Would someone please just give a
"what happened" synopsis?
Thanks
|
792.15 | I'll try | VNABRW::BARTAK | Andrea Bartak, Vienna, Austria | Tue Apr 25 1995 07:05 | 50 |
| I'll try to remember after the form feed. Pls apologize if something
is not in correct English.
A.
Muriel is living with her family in a small town in Australia. It is a
very strange family. The father is a local politician and has a love
affair with the owner of a beauty institute. Everybody except his wife
knows about that. The wife, Muriel's mother, is a ugly, untidy person, who
is watching TV the whole day with Muriels sisters and brothers and
whose only right to exist is to clean the house and to cook.
Muriel is very unhappy in her family. Her only amusement is to listen
to ABBA songs. She admires her fellow students, who are all very beautiful,
slim and have boy friends. Muriel' biggest wish is to marry. But there
is no boy who is interested in her, and also her girlfriends are
ashamed for her and do not want that she accompanies them anymore.
One day she has the chance to get hold of a blank cheque of her father.
She buys nice clothes and makes a trip to a holiday resort, where she
meets a former girl friend of her. This girl friend (I do not remember
the name) helps her to be more self confident and persuades her to
leave her family and to live with her in the capital. Muriel finds a
job in a video shop and even gets to know a young man and has her
first date.
Up to this point the story is mostly funny. Then it starts to become
tragic. It turns out, that Muriel's girlfriend has cancer. She has
to undergo surgery and is confined to the wheel-chair. Muriel cares for
her. Then she answers to an ad where they look for a woman who is
willing to make a mock marriage with a foreign swimmer, who wants to
participate in the olympic games. They marry and Muriel's biggest
wish became true - she is a bride ! It is not important for her, that
she knows, that the husband has no real feelings for her.

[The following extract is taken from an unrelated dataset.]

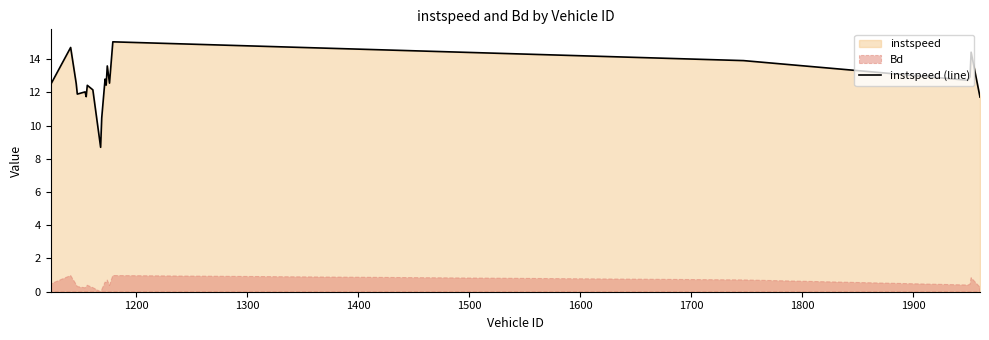

Count the number of values greater than 12.

15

The newspapers are full with her photos and her former schoolfellows
are envious. Only her girlfriend is disappointed, as Muriel left her
and she therefore was forced to return to her mother, as she needs
somebody to care for her.
Then Muriel's mother commits suicide. The family veils that fact and
say it was a heart attack. The father's mistress immediately moves in.
The family also expects that Muriel returns to the family to care for her
sisters and brothers and to keep the house clean, as her mother did.
But Muriel refuses. She is not willing to have the same fate as her
mother.
Muriel returns to her husband, and although he begins to show signs of
sympathy for her and even spends the night with her, she gives him back
the money she was paid and annuls the marriage.
She has found out who is the only valuable person in her life -
her girl-friend. She calls for her at her mother's home and they return
to the capital to live together again.
|
792.16 | | NEWVAX::BUCHMAN | UNIX refugee in a VMS world | Fri May 26 1995 13:24 | 8 |
| Well, now I'm in a quandry. The first reviews make me want to rent the
video; then Erik's review put me off. My wife is a psych nurse, so a
little quirky dysfunction in a movie would probably amuse her, but
unrelenting dysfunction would become annoying. Now, Andrea's synopsis
gives the feeling that maybe it's not as dark as all that after all.
We'll see. Time around our house is in short supply, but we might take
a chance on it.
|
792.17 | | PEAKS::RICHARD | _2B or D4? | Mon Jun 05 1995 16:05 | 5 |
| Re -.1
Rent it. It's a funny and poignant movie.